Among the lines below, a stretch begins at the one with "w<sub>s</sub> < w<sub>1</sub><sup>cs/c1</sup>" and ends at the one with "w<sub>s̄+1</sub> < w<sub>s̄</sub><sup>c̄2/c̄1</sup>". Repeat that stretch exactly, ends included.

Page images and extracted text
-- -- --
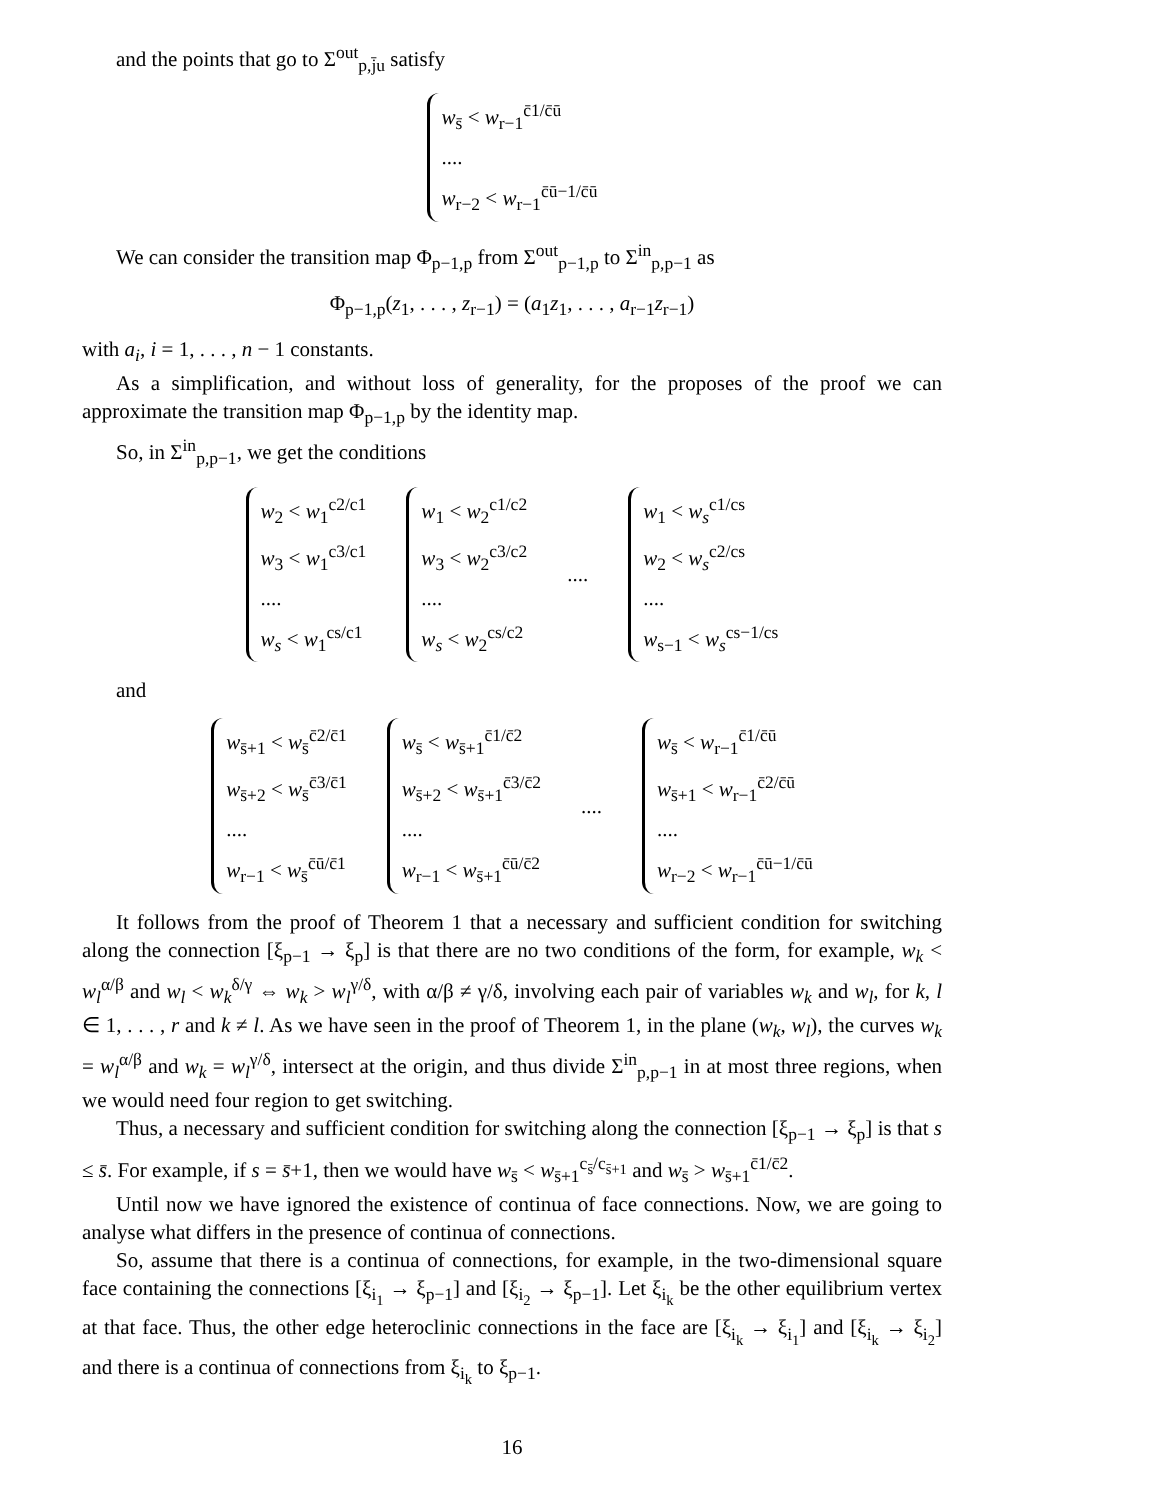and the points that go to Σ<sup>out</sup><sub>p,j̄u</sub> satisfy
w<sub>s̄</sub> < w<sub>r−1</sub><sup>c̄1/c̄ū</sup>
....
w<sub>r−2</sub> < w<sub>r−1</sub><sup>c̄ū−1/c̄ū</sup>
We can consider the transition map Φ<sub>p−1,p</sub> from Σ<sup>out</sup><sub>p−1,p</sub> to Σ<sup>in</sup><sub>p,p−1</sub> as
Φ<sub>p−1,p</sub>(z<sub>1</sub>, . . . , z<sub>r−1</sub>) = (a<sub>1</sub>z<sub>1</sub>, . . . , a<sub>r−1</sub>z<sub>r−1</sub>)
with a<sub>i</sub>, i = 1, . . . , n − 1 constants.
As a simplification, and without loss of generality, for the proposes of the proof we can approximate the transition map Φ<sub>p−1,p</sub> by the identity map.
So, in Σ<sup>in</sup><sub>p,p−1</sub>, we get the conditions
w<sub>2</sub> < w<sub>1</sub><sup>c2/c1</sup>
w<sub>3</sub> < w<sub>1</sub><sup>c3/c1</sup>
....
w<sub>s</sub> < w<sub>1</sub><sup>cs/c1</sup>
w<sub>1</sub> < w<sub>2</sub><sup>c1/c2</sup>
w<sub>3</sub> < w<sub>2</sub><sup>c3/c2</sup>
....
w<sub>s</sub> < w<sub>2</sub><sup>cs/c2</sup>
....
w<sub>1</sub> < w<sub>s</sub><sup>c1/cs</sup>
w<sub>2</sub> < w<sub>s</sub><sup>c2/cs</sup>
....
w<sub>s−1</sub> < w<sub>s</sub><sup>cs−1/cs</sup>
and
w<sub>s̄+1</sub> < w<sub>s̄</sub><sup>c̄2/c̄1</sup>
w<sub>s̄+2</sub> < w<sub>s̄</sub><sup>c̄3/c̄1</sup>
....
w<sub>r−1</sub> < w<sub>s̄</sub><sup>c̄ū/c̄1</sup>
w<sub>s̄</sub> < w<sub>s̄+1</sub><sup>c̄1/c̄2</sup>
w<sub>s̄+2</sub> < w<sub>s̄+1</sub><sup>c̄3/c̄2</sup>
....
w<sub>r−1</sub> < w<sub>s̄+1</sub><sup>c̄ū/c̄2</sup>
....
w<sub>s̄</sub> < w<sub>r−1</sub><sup>c̄1/c̄ū</sup>
w<sub>s̄+1</sub> < w<sub>r−1</sub><sup>c̄2/c̄ū</sup>
....
w<sub>r−2</sub> < w<sub>r−1</sub><sup>c̄ū−1/c̄ū</sup>
It follows from the proof of Theorem 1 that a necessary and sufficient condition for switching along the connection [ξ<sub>p−1</sub> → ξ<sub>p</sub>] is that there are no two conditions of the form, for example, w<sub>k</sub> < w<sub>l</sub><sup>α/β</sup> and w<sub>l</sub> < w<sub>k</sub><sup>δ/γ</sup> ⇔ w<sub>k</sub> > w<sub>l</sub><sup>γ/δ</sup>, with α/β ≠ γ/δ, involving each pair of variables w<sub>k</sub> and w<sub>l</sub>, for k, l ∈ 1, . . . , r and k ≠ l. As we have seen in the proof of Theorem 1, in the plane (w<sub>k</sub>, w<sub>l</sub>), the curves w<sub>k</sub> = w<sub>l</sub><sup>α/β</sup> and w<sub>k</sub> = w<sub>l</sub><sup>γ/δ</sup>, intersect at the origin, and thus divide Σ<sup>in</sup><sub>p,p−1</sub> in at most three regions, when we would need four region to get switching.
Thus, a necessary and sufficient condition for switching along the connection [ξ<sub>p−1</sub> → ξ<sub>p</sub>] is that s ≤ s̄. For example, if s = s̄+1, then we would have w<sub>s̄</sub> < w<sub>s̄+1</sub><sup>c<sub>s̄</sub>/c<sub>s̄+1</sub></sup> and w<sub>s̄</sub> > w<sub>s̄+1</sub><sup>c̄1/c̄2</sup>.
Until now we have ignored the existence of continua of face connections. Now, we are going to analyse what differs in the presence of continua of connections.
So, assume that there is a continua of connections, for example, in the two-dimensional square face containing the connections [ξ<sub>i<sub>1</sub></sub> → ξ<sub>p−1</sub>] and [ξ<sub>i<sub>2</sub></sub> → ξ<sub>p−1</sub>]. Let ξ<sub>i<sub>k</sub></sub> be the other equilibrium vertex at that face. Thus, the other edge heteroclinic connections in the face are [ξ<sub>i<sub>k</sub></sub> → ξ<sub>i<sub>1</sub></sub>] and [ξ<sub>i<sub>k</sub></sub> → ξ<sub>i<sub>2</sub></sub>] and there is a continua of connections from ξ<sub>i<sub>k</sub></sub> to ξ<sub>p−1</sub>.
16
-- -- --
§ SOLUTION:
w<sub>s</sub> < w<sub>1</sub><sup>cs/c1</sup>
w<sub>1</sub> < w<sub>2</sub><sup>c1/c2</sup>
w<sub>3</sub> < w<sub>2</sub><sup>c3/c2</sup>
....
w<sub>s</sub> < w<sub>2</sub><sup>cs/c2</sup>
....
w<sub>1</sub> < w<sub>s</sub><sup>c1/cs</sup>
w<sub>2</sub> < w<sub>s</sub><sup>c2/cs</sup>
....
w<sub>s−1</sub> < w<sub>s</sub><sup>cs−1/cs</sup>
and
w<sub>s̄+1</sub> < w<sub>s̄</sub><sup>c̄2/c̄1</sup>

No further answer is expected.